## WHAT YOU ARE ASKED TO DO
Copy out everything from the start of the records down to and including the line containing "depending on the subject matter. </span>", keeping each line unchanged. Leave the pictures out of your answer.

TASK INPUTS Start Marker

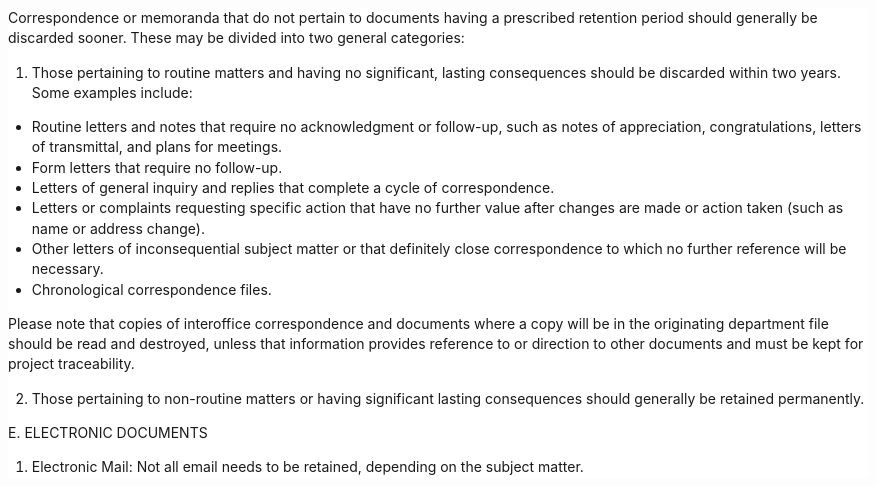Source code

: <span class="c1"></span>

<span class="c1">Correspondence or memoranda that do not pertain to
documents having a prescribed retention period should generally be
discarded sooner. These may be divided into two general
categories:</span>

<span class="c1"></span>

1.  <span class="c35">Those pertaining to routine matters and having no
    significant, lasting consequences should be discarded
    </span><span class="c35 c46">within two years.
    </span><span class="c1">Some examples include:</span>

<span class="c1"></span>

  - <span class="c1">Routine letters and notes that require no
    acknowledgment or follow-up, such as notes of appreciation,
    congratulations, letters of transmittal, and plans for
    meetings.</span>
  - <span class="c1">Form letters that require no follow-up.</span>
  - <span class="c1">Letters of general inquiry and replies that
    complete a cycle of correspondence.</span>
  - <span class="c1">Letters or complaints requesting specific action
    that have no further value after changes are made or action taken
    (such as name or address change).</span>
  - <span class="c1">Other letters of inconsequential subject matter or
    that definitely close correspondence to which no further reference
    will be necessary.</span>
  - <span class="c1">Chronological correspondence files.</span>

<span class="c1"></span>

<span class="c1">Please note that copies of interoffice correspondence
and documents where a copy will be in the originating department file
should be read and destroyed, unless that information provides reference
to or direction to other documents and must be kept for project
traceability.</span>

<span class="c1"></span>

2.  <span class="c1">Those pertaining to non-routine matters or having
    significant lasting consequences should generally be retained
    permanently.</span>

<span class="c1"></span>

<span class="c1"></span>

E.  <span class="c10">ELECTRONIC
    </span><span class="c10">DOCUMENTS</span>

<span class="c1"></span>

1.  <span class="c10">Electronic Mail</span><span class="c35">:
    </span><span class="c1">Not all email needs to be retained,
    depending on the subject matter. </span>

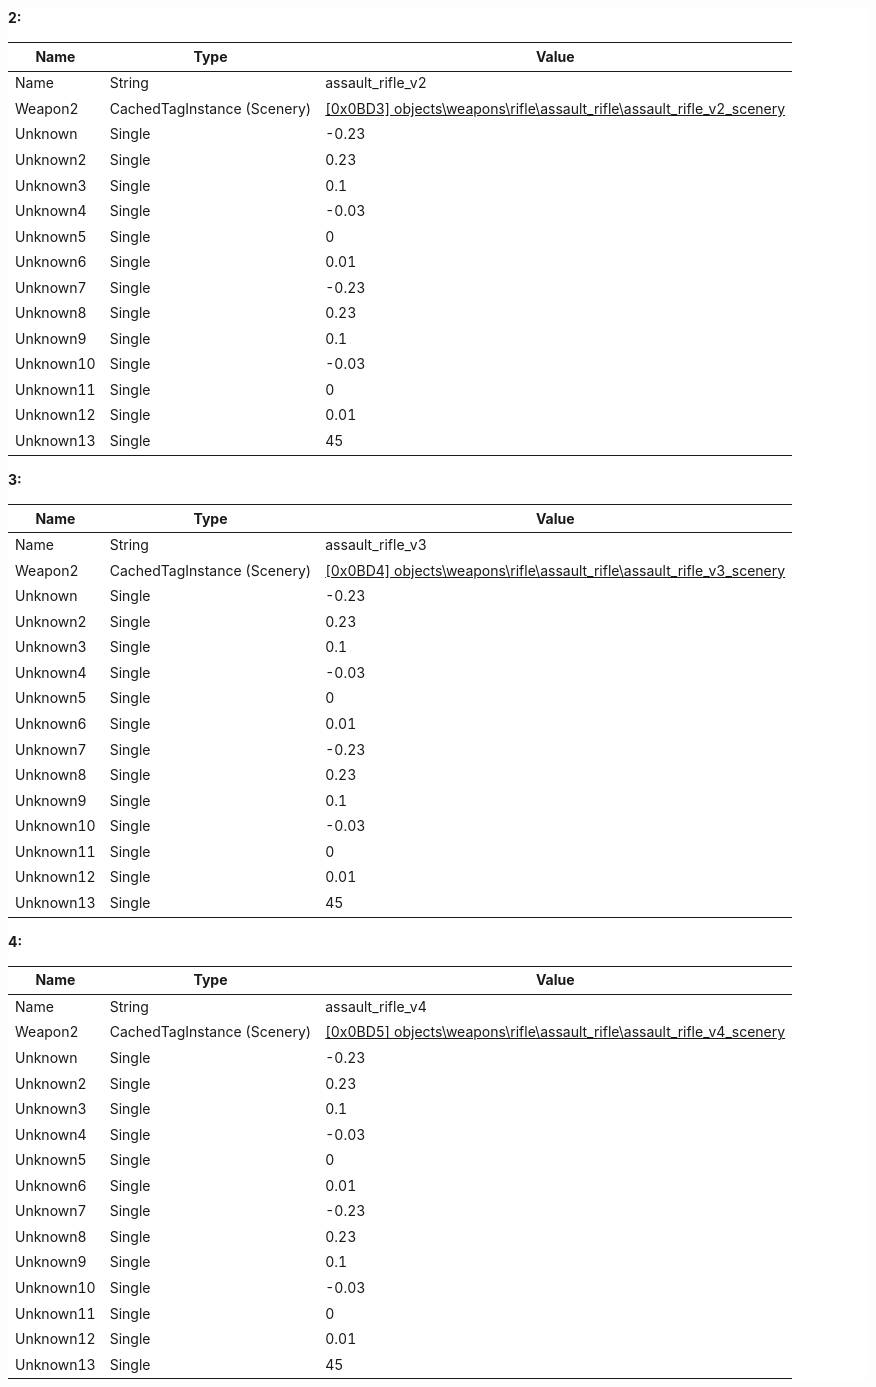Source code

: 

**2:**

Name	| Type	| Value
---	|---	|---	|
Name	|String	|assault_rifle_v2
Weapon2	|CachedTagInstance (Scenery)	|[[0x0BD3] objects\weapons\rifle\assault_rifle\assault_rifle_v2_scenery](../Scenery/0BD3.md)
Unknown	|Single	|-0.23
Unknown2	|Single	|0.23
Unknown3	|Single	|0.1
Unknown4	|Single	|-0.03
Unknown5	|Single	|0
Unknown6	|Single	|0.01
Unknown7	|Single	|-0.23
Unknown8	|Single	|0.23
Unknown9	|Single	|0.1
Unknown10	|Single	|-0.03
Unknown11	|Single	|0
Unknown12	|Single	|0.01
Unknown13	|Single	|45


**3:**

Name	| Type	| Value
---	|---	|---	|
Name	|String	|assault_rifle_v3
Weapon2	|CachedTagInstance (Scenery)	|[[0x0BD4] objects\weapons\rifle\assault_rifle\assault_rifle_v3_scenery](../Scenery/0BD4.md)
Unknown	|Single	|-0.23
Unknown2	|Single	|0.23
Unknown3	|Single	|0.1
Unknown4	|Single	|-0.03
Unknown5	|Single	|0
Unknown6	|Single	|0.01
Unknown7	|Single	|-0.23
Unknown8	|Single	|0.23
Unknown9	|Single	|0.1
Unknown10	|Single	|-0.03
Unknown11	|Single	|0
Unknown12	|Single	|0.01
Unknown13	|Single	|45


**4:**

Name	| Type	| Value
---	|---	|---	|
Name	|String	|assault_rifle_v4
Weapon2	|CachedTagInstance (Scenery)	|[[0x0BD5] objects\weapons\rifle\assault_rifle\assault_rifle_v4_scenery](../Scenery/0BD5.md)
Unknown	|Single	|-0.23
Unknown2	|Single	|0.23
Unknown3	|Single	|0.1
Unknown4	|Single	|-0.03
Unknown5	|Single	|0
Unknown6	|Single	|0.01
Unknown7	|Single	|-0.23
Unknown8	|Single	|0.23
Unknown9	|Single	|0.1
Unknown10	|Single	|-0.03
Unknown11	|Single	|0
Unknown12	|Single	|0.01
Unknown13	|Single	|45
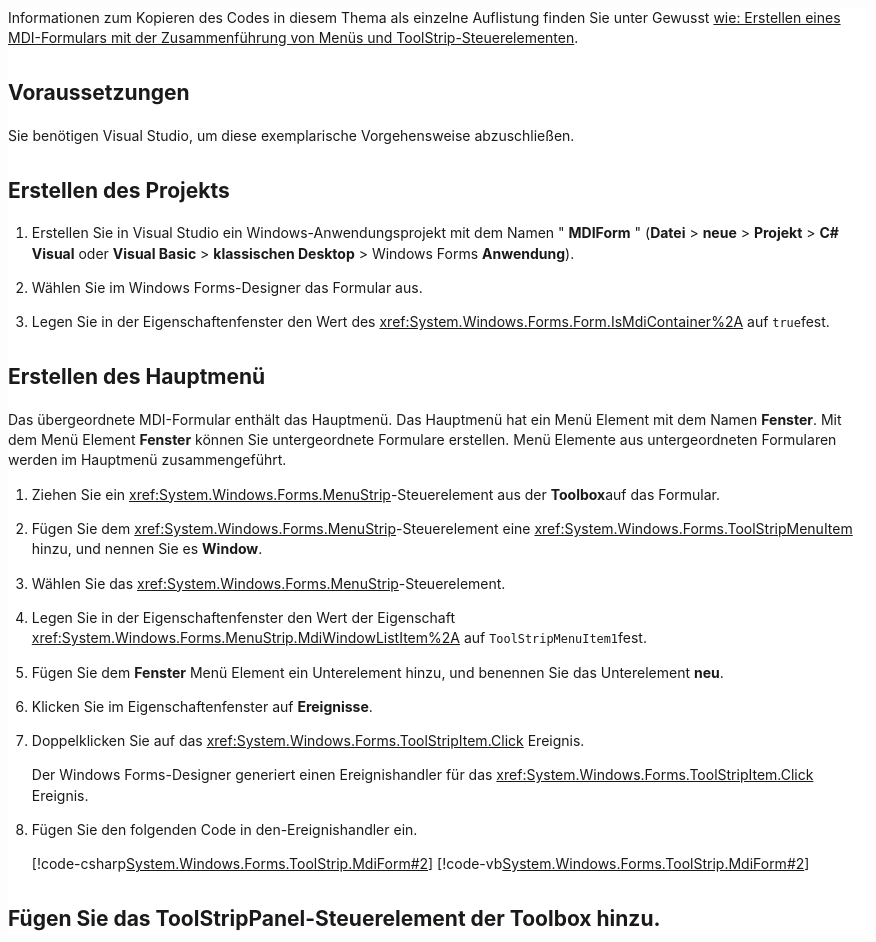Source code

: Informationen zum Kopieren des Codes in diesem Thema als einzelne Auflistung finden Sie unter Gewusst [wie: Erstellen eines MDI-Formulars mit der Zusammenführung von Menüs und ToolStrip-Steuerelementen](how-to-create-an-mdi-form-with-menu-merging-and-toolstrip-controls.md).

## <a name="prerequisites"></a>Voraussetzungen

Sie benötigen Visual Studio, um diese exemplarische Vorgehensweise abzuschließen.

## <a name="create-the-project"></a>Erstellen des Projekts

1. Erstellen Sie in Visual Studio ein Windows-Anwendungsprojekt mit dem Namen " **MDIForm** " (**Datei** > **neue** > **Projekt** >  **C# Visual** oder **Visual Basic** > **klassischen Desktop** > Windows Forms **Anwendung**).

2. Wählen Sie im Windows Forms-Designer das Formular aus.

3. Legen Sie in der Eigenschaftenfenster den Wert des <xref:System.Windows.Forms.Form.IsMdiContainer%2A> auf `true`fest.

## <a name="create-the-main-menu"></a>Erstellen des Hauptmenü

Das übergeordnete MDI-Formular enthält das Hauptmenü. Das Hauptmenü hat ein Menü Element mit dem Namen **Fenster**. Mit dem Menü Element **Fenster** können Sie untergeordnete Formulare erstellen. Menü Elemente aus untergeordneten Formularen werden im Hauptmenü zusammengeführt.

1. Ziehen Sie ein <xref:System.Windows.Forms.MenuStrip>-Steuerelement aus der **Toolbox**auf das Formular.

2. Fügen Sie dem <xref:System.Windows.Forms.MenuStrip>-Steuerelement eine <xref:System.Windows.Forms.ToolStripMenuItem> hinzu, und nennen Sie es **Window**.

3. Wählen Sie das <xref:System.Windows.Forms.MenuStrip>-Steuerelement.

4. Legen Sie in der Eigenschaftenfenster den Wert der Eigenschaft <xref:System.Windows.Forms.MenuStrip.MdiWindowListItem%2A> auf `ToolStripMenuItem1`fest.

5. Fügen Sie dem **Fenster** Menü Element ein Unterelement hinzu, und benennen Sie das Unterelement **neu**.

6. Klicken Sie im Eigenschaftenfenster auf **Ereignisse**.

7. Doppelklicken Sie auf das <xref:System.Windows.Forms.ToolStripItem.Click> Ereignis.

     Der Windows Forms-Designer generiert einen Ereignishandler für das <xref:System.Windows.Forms.ToolStripItem.Click> Ereignis.

8. Fügen Sie den folgenden Code in den-Ereignishandler ein.

     [!code-csharp[System.Windows.Forms.ToolStrip.MdiForm#2](~/samples/snippets/csharp/VS_Snippets_Winforms/System.Windows.Forms.ToolStrip.MdiForm/CS/Form1.cs#2)]
     [!code-vb[System.Windows.Forms.ToolStrip.MdiForm#2](~/samples/snippets/visualbasic/VS_Snippets_Winforms/System.Windows.Forms.ToolStrip.MdiForm/VB/Form1.vb#2)]

## <a name="add-the-toolstrippanel-control-to-the-toolbox"></a>Fügen Sie das ToolStripPanel-Steuerelement der Toolbox hinzu.
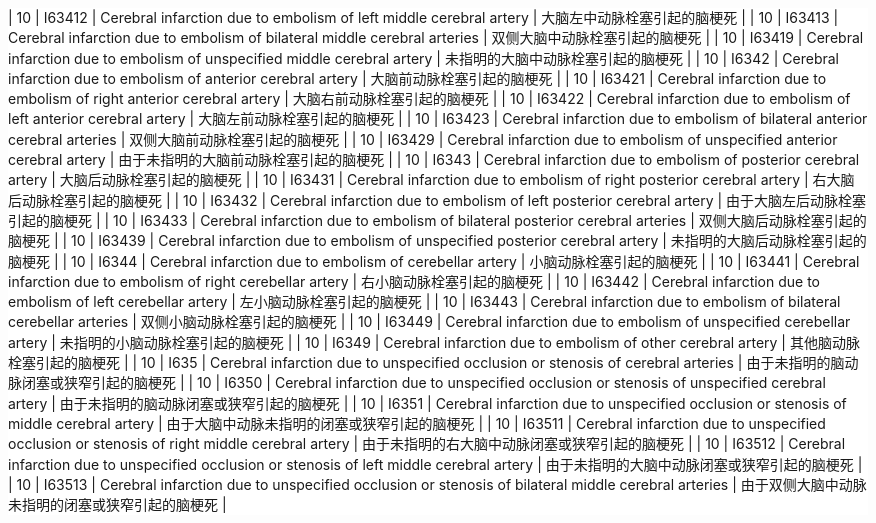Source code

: | 10    | I63412 | Cerebral infarction due to embolism of left middle cerebral artery                                                                                              | 大脑左中动脉栓塞引起的脑梗死                                         |
| 10    | I63413 | Cerebral infarction due to embolism of bilateral middle cerebral arteries                                                                                       | 双侧大脑中动脉栓塞引起的脑梗死                                        |
| 10    | I63419 | Cerebral infarction due to embolism of unspecified middle cerebral artery                                                                                       | 未指明的大脑中动脉栓塞引起的脑梗死                                      |
| 10    | I6342  | Cerebral infarction due to embolism of anterior cerebral artery                                                                                                 | 大脑前动脉栓塞引起的脑梗死                                          |
| 10    | I63421 | Cerebral infarction due to embolism of right anterior cerebral artery                                                                                           | 大脑右前动脉栓塞引起的脑梗死                                         |
| 10    | I63422 | Cerebral infarction due to embolism of left anterior cerebral artery                                                                                            | 大脑左前动脉栓塞引起的脑梗死                                         |
| 10    | I63423 | Cerebral infarction due to embolism of bilateral anterior cerebral arteries                                                                                     | 双侧大脑前动脉栓塞引起的脑梗死                                        |
| 10    | I63429 | Cerebral infarction due to embolism of unspecified anterior cerebral artery                                                                                     | 由于未指明的大脑前动脉栓塞引起的脑梗死                                    |
| 10    | I6343  | Cerebral infarction due to embolism of posterior cerebral artery                                                                                                | 大脑后动脉栓塞引起的脑梗死                                          |
| 10    | I63431 | Cerebral infarction due to embolism of right posterior cerebral artery                                                                                          | 右大脑后动脉栓塞引起的脑梗死                                         |
| 10    | I63432 | Cerebral infarction due to embolism of left posterior cerebral artery                                                                                           | 由于大脑左后动脉栓塞引起的脑梗死                                       |
| 10    | I63433 | Cerebral infarction due to embolism of bilateral posterior cerebral arteries                                                                                    | 双侧大脑后动脉栓塞引起的脑梗死                                        |
| 10    | I63439 | Cerebral infarction due to embolism of unspecified posterior cerebral artery                                                                                    | 未指明的大脑后动脉栓塞引起的脑梗死                                      |
| 10    | I6344  | Cerebral infarction due to embolism of cerebellar artery                                                                                                        | 小脑动脉栓塞引起的脑梗死                                           |
| 10    | I63441 | Cerebral infarction due to embolism of right cerebellar artery                                                                                                  | 右小脑动脉栓塞引起的脑梗死                                          |
| 10    | I63442 | Cerebral infarction due to embolism of left cerebellar artery                                                                                                   | 左小脑动脉栓塞引起的脑梗死                                          |
| 10    | I63443 | Cerebral infarction due to embolism of bilateral cerebellar arteries                                                                                            | 双侧小脑动脉栓塞引起的脑梗死                                         |
| 10    | I63449 | Cerebral infarction due to embolism of unspecified cerebellar artery                                                                                            | 未指明的小脑动脉栓塞引起的脑梗死                                       |
| 10    | I6349  | Cerebral infarction due to embolism of other cerebral artery                                                                                                    | 其他脑动脉栓塞引起的脑梗死                                          |
| 10    | I635   | Cerebral infarction due to unspecified occlusion or stenosis of cerebral arteries                                                                               | 由于未指明的脑动脉闭塞或狭窄引起的脑梗死                                   |
| 10    | I6350  | Cerebral infarction due to unspecified occlusion or stenosis of unspecified cerebral artery                                                                     | 由于未指明的脑动脉闭塞或狭窄引起的脑梗死                                   |
| 10    | I6351  | Cerebral infarction due to unspecified occlusion or stenosis of middle cerebral artery                                                                          | 由于大脑中动脉未指明的闭塞或狭窄引起的脑梗死                                 |
| 10    | I63511 | Cerebral infarction due to unspecified occlusion or stenosis of right middle cerebral artery                                                                    | 由于未指明的右大脑中动脉闭塞或狭窄引起的脑梗死                                |
| 10    | I63512 | Cerebral infarction due to unspecified occlusion or stenosis of left middle cerebral artery                                                                     | 由于未指明的大脑中动脉闭塞或狭窄引起的脑梗死                                 |
| 10    | I63513 | Cerebral infarction due to unspecified occlusion or stenosis of bilateral middle cerebral arteries                                                              | 由于双侧大脑中动脉未指明的闭塞或狭窄引起的脑梗死                               |
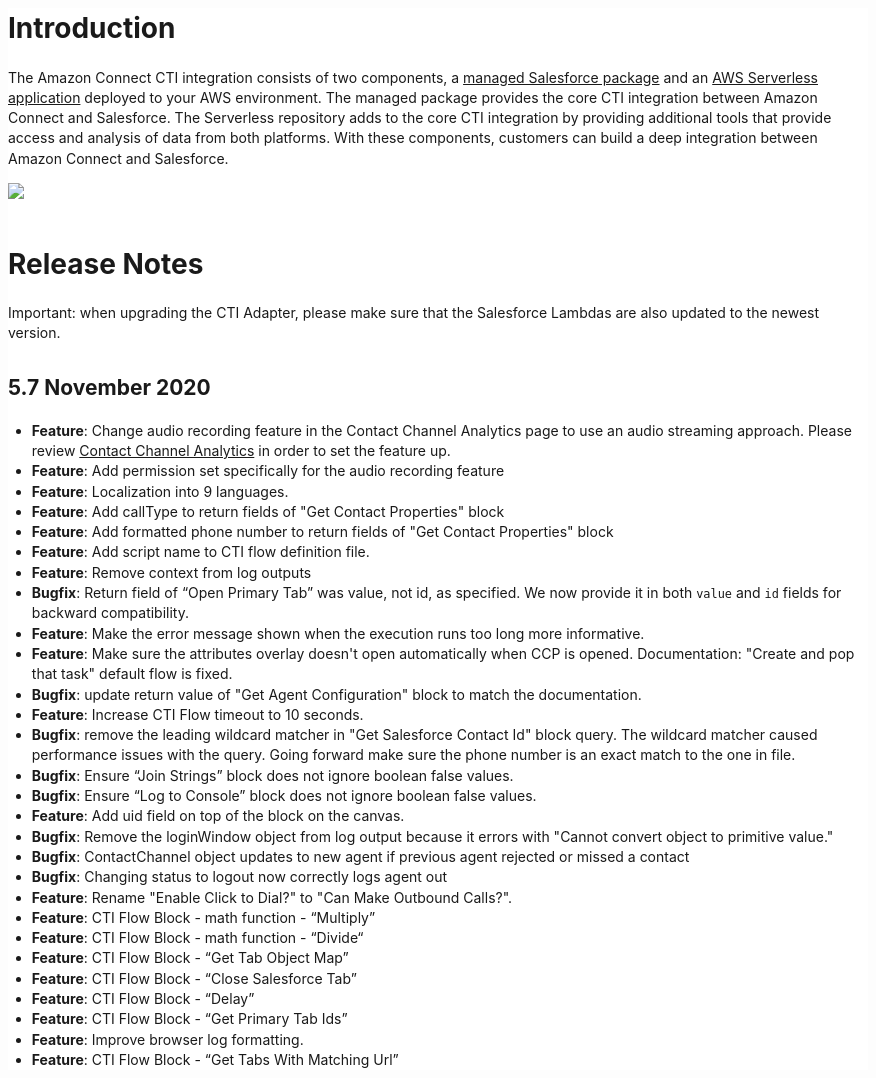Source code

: # Introduction

The Amazon Connect CTI integration consists of two components, a
[managed Salesforce package](https://appexchange.salesforce.com/listingDetail?listingId=a0N3A00000EJH4yUAH)
and an [AWS Serverless application](https://aws.amazon.com/serverless/serverlessrepo/)
deployed to your AWS environment. The managed package provides the core CTI
integration between Amazon Connect and Salesforce. The Serverless
repository adds to the core CTI integration by providing additional
tools that provide access and analysis of data from both platforms. With
these components, customers can build a deep integration between Amazon
Connect and Salesforce.

<img src="./media/image2.png" />

# Release Notes

Important: when upgrading the CTI Adapter, please make sure that the Salesforce Lambdas are also updated to the newest version.

## 5.7 November 2020

- **Feature**: Change audio recording feature in the Contact Channel Analytics page to use an audio streaming approach. Please review [Contact Channel Analytics](04%20Configuring%20and%20Using%20AWS%20Serverless%20Application%20Repository%20for%20Salesforce%20Features/04%20Contact%20Channel%20Analytics.md#contact-channel-analytics) in order to set the feature up.
- **Feature**: Add permission set specifically for the audio recording feature
- **Feature**: Localization into 9 languages.
- **Feature**: Add callType to return fields of "Get Contact Properties" block
- **Feature**: Add formatted phone number to return fields of "Get Contact Properties" block
- **Feature**: Add script name to CTI flow definition file.
- **Feature**: Remove context from log outputs
- **Bugfix**: Return field of “Open Primary Tab” was value, not id, as specified. We now provide it in both `value` and `id` fields for backward compatibility.
- **Feature**: Make the error message shown when the execution runs too long more informative.
- **Feature**: Make sure the attributes overlay doesn't open automatically when CCP is opened.
  Documentation: "Create and pop that task" default flow is fixed.
- **Bugfix**: update return value of "Get Agent Configuration" block to match the documentation.
- **Feature**: Increase CTI Flow timeout to 10 seconds.
- **Bugfix**: remove the leading wildcard matcher in "Get Salesforce Contact Id" block query. The wildcard matcher caused performance issues with the query. Going forward make sure the phone number is an exact match to the one in file.
- **Bugfix**: Ensure “Join Strings” block does not ignore boolean false values.
- **Bugfix**: Ensure “Log to Console” block does not ignore boolean false values.
- **Feature**: Add uid field on top of the block on the canvas.
- **Bugfix**: Remove the loginWindow object from log output because it errors with "Cannot convert object to primitive value."
- **Bugfix**: ContactChannel object updates to new agent if previous agent rejected or missed a contact
- **Bugfix**: Changing status to logout now correctly logs agent out
- **Feature**: Rename "Enable Click to Dial?" to "Can Make Outbound Calls?".
- **Feature**: CTI Flow Block - math function - “Multiply”
- **Feature**: CTI Flow Block - math function - “Divide“
- **Feature**: CTI Flow Block - “Get Tab Object Map”
- **Feature**: CTI Flow Block - “Close Salesforce Tab”
- **Feature**: CTI Flow Block - “Delay”
- **Feature**: CTI Flow Block - “Get Primary Tab Ids”
- **Feature**: Improve browser log formatting.
- **Feature**: CTI Flow Block - “Get Tabs With Matching Url”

TASK INPUTS End Marker

## RESPONSE TO THE EXERCISE
Source code

: <span class="c1"></span>

<span class="c1">Correspondence or memoranda that do not pertain to
documents having a prescribed retention period should generally be
discarded sooner. These may be divided into two general
categories:</span>

<span class="c1"></span>

1.  <span class="c35">Those pertaining to routine matters and having no
    significant, lasting consequences should be discarded
    </span><span class="c35 c46">within two years.
    </span><span class="c1">Some examples include:</span>

<span class="c1"></span>

  - <span class="c1">Routine letters and notes that require no
    acknowledgment or follow-up, such as notes of appreciation,
    congratulations, letters of transmittal, and plans for
    meetings.</span>
  - <span class="c1">Form letters that require no follow-up.</span>
  - <span class="c1">Letters of general inquiry and replies that
    complete a cycle of correspondence.</span>
  - <span class="c1">Letters or complaints requesting specific action
    that have no further value after changes are made or action taken
    (such as name or address change).</span>
  - <span class="c1">Other letters of inconsequential subject matter or
    that definitely close correspondence to which no further reference
    will be necessary.</span>
  - <span class="c1">Chronological correspondence files.</span>

<span class="c1"></span>

<span class="c1">Please note that copies of interoffice correspondence
and documents where a copy will be in the originating department file
should be read and destroyed, unless that information provides reference
to or direction to other documents and must be kept for project
traceability.</span>

<span class="c1"></span>

2.  <span class="c1">Those pertaining to non-routine matters or having
    significant lasting consequences should generally be retained
    permanently.</span>

<span class="c1"></span>

<span class="c1"></span>

E.  <span class="c10">ELECTRONIC
    </span><span class="c10">DOCUMENTS</span>

<span class="c1"></span>

1.  <span class="c10">Electronic Mail</span><span class="c35">:
    </span><span class="c1">Not all email needs to be retained,
    depending on the subject matter. </span>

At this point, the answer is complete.